Scelta fondamentale, fu quella di affidare la produzione artistica al canadese Daniel Lanois, musicista raffinato e tecnico del suono sensibile e attento, fido collaboratore di Brian Eno nei migliori lavori degli U2 e responsabile della rinascita artistica di importanti big come Bob Dylan, i Neville Brothers, Willie Nelson e Emmylou Harris. Detto di “Sledgehammer”, anche i singoli successivi meritano un’attenzione particolare. “Big Time” è una canzone spensierata e allo stesso tempo crudele – il testo ironizza sul materialismo e la sete di successo imperante –, caratterizzata da una forte influenza Soul di matrice Motown, mentre “Red Rain”, che apre il disco, tratta un tema scottante per gli anni Ottanta come le piogge acide. Altra gemma è lo struggente duetto con Kate Bush in “Don’t Give Up”, una ballata pianistica dove le voci dei due protagonisti si inseguono, si toccano e si abbracciano. Qui Gabriel ci presenta un quadro di familiare rassegnazione, dove un giovane uomo disoccupato esprime il disagio causatogli dall’isolamento dovuto dalla perdita del lavoro, conseguenza diretta dalle scelte effettuate dal governo di Margaret Thatcher. Tocca allora alla compagna, interpretata da Kate Bush, il compito di consolarlo con le parole del ritornello: «Don’t give up», non arrenderti. Ma l’apice di tutto il disco è la conclusiva “In Your Eyes”, forse la più bella e intensa canzone d’amore scritta dall’ex Genesis. Epica senza essere autoindulgente, parte con un melodia di piano che sembra influenzata da Debussy e poi, quando si aggiungono gli altri strumenti, si trasforma in una festa africana, guidata dal basso, dalle percussioni e dai vocalizzi di un Yossou N’Dour che qui fa il suo debutto in una produzione discografica Occidentale. Gli ultimi due minuti della canzone – che nella sua versione dal vivo è talmente dilatata e ricca di’improvvisazione da raggiungere il quarto d’ora – sono tra i più intensi dell’album.
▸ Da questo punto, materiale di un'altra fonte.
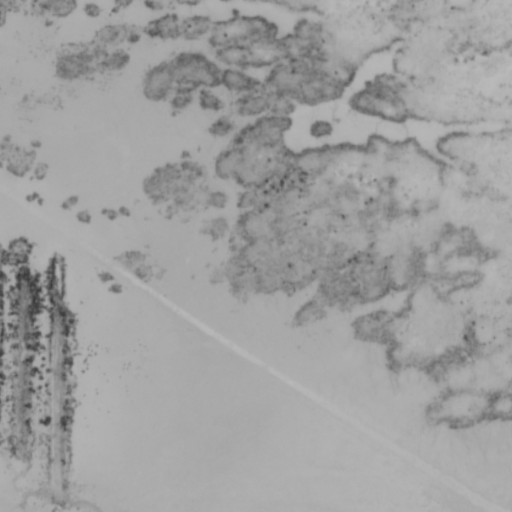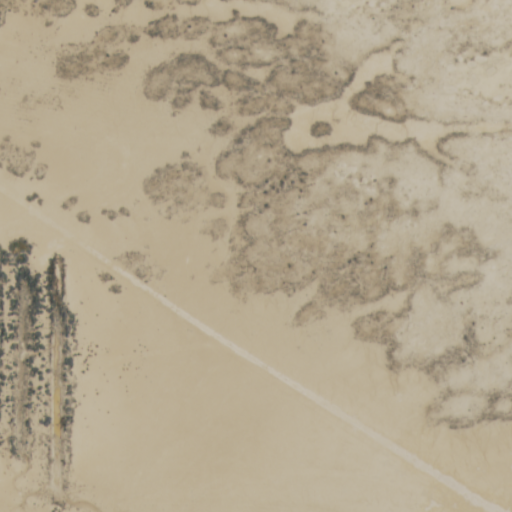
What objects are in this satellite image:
road: (232, 363)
Anche gli episodi minori e meno celebri di So sono di alto livello. Qui, però, le atmosfere si fanno sinistre e notturne e alle melodie accessibili della prima parte dell’album si contrappongono pezzi dilatati e ipnotici, fortemente onirici, dove le parole – spesso ripetute fino all’ossessione – arrivano a raggiungere l’elevato potere meditativo di un mantra. Sono canzoni che approfondiscono un discorso legato alla musica Ambient e alla sua interazione con le percussioni: è guardando in questa direzione che vanno accolti brani come “Mercy Street”, “We Do What We’re Told (Milgram’s 37)” – che racconta e denuncia gli esperimenti di Stanley Milgram con l’elettroshock – e “This Is the Picture (Excellent Birds)”, rifacimento di un pezzo scritto da Gabriel assieme a Laurie Anderson e già presente, in forma sostanzialmente simile, nel suo Mister Heartbreak del 1984.
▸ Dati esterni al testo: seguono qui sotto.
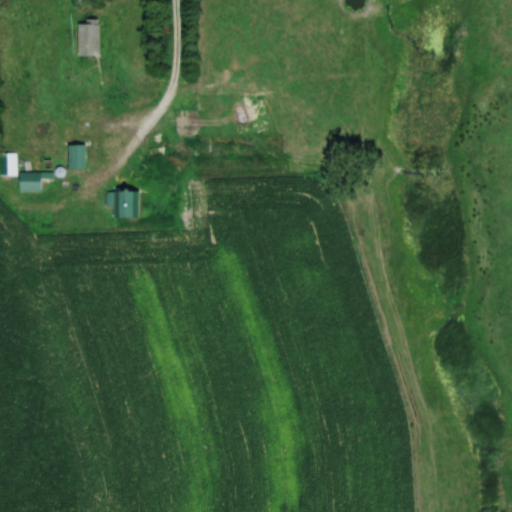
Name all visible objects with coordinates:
building: (185, 123)
building: (12, 164)
building: (34, 180)
road: (3, 210)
Sono canzoni potenti, quelle di So, in grado di entrare in confidenza con l’ascoltatore grazie a una naturale carica melodica, per poi veicolare messaggi di fratellanza, rispetto e cooperazione. Ma anche di denuncia per i soprusi, le scelte sbagliate e subdole, le ingiustizie. In un epoca in cui si ha sempre più paura di chi è diverso, di chi appartiene a una cultura lontana, senza sforzarsi di capire e porsi le giuste domande, ecco, dischi come questo aiutano a fare chiarezza e abbattere ogni pregiudizio, dando un senso ai concetti di scambio e interazione tra le persone e le culture. Da qualsiasi parte del mondo esse provengano.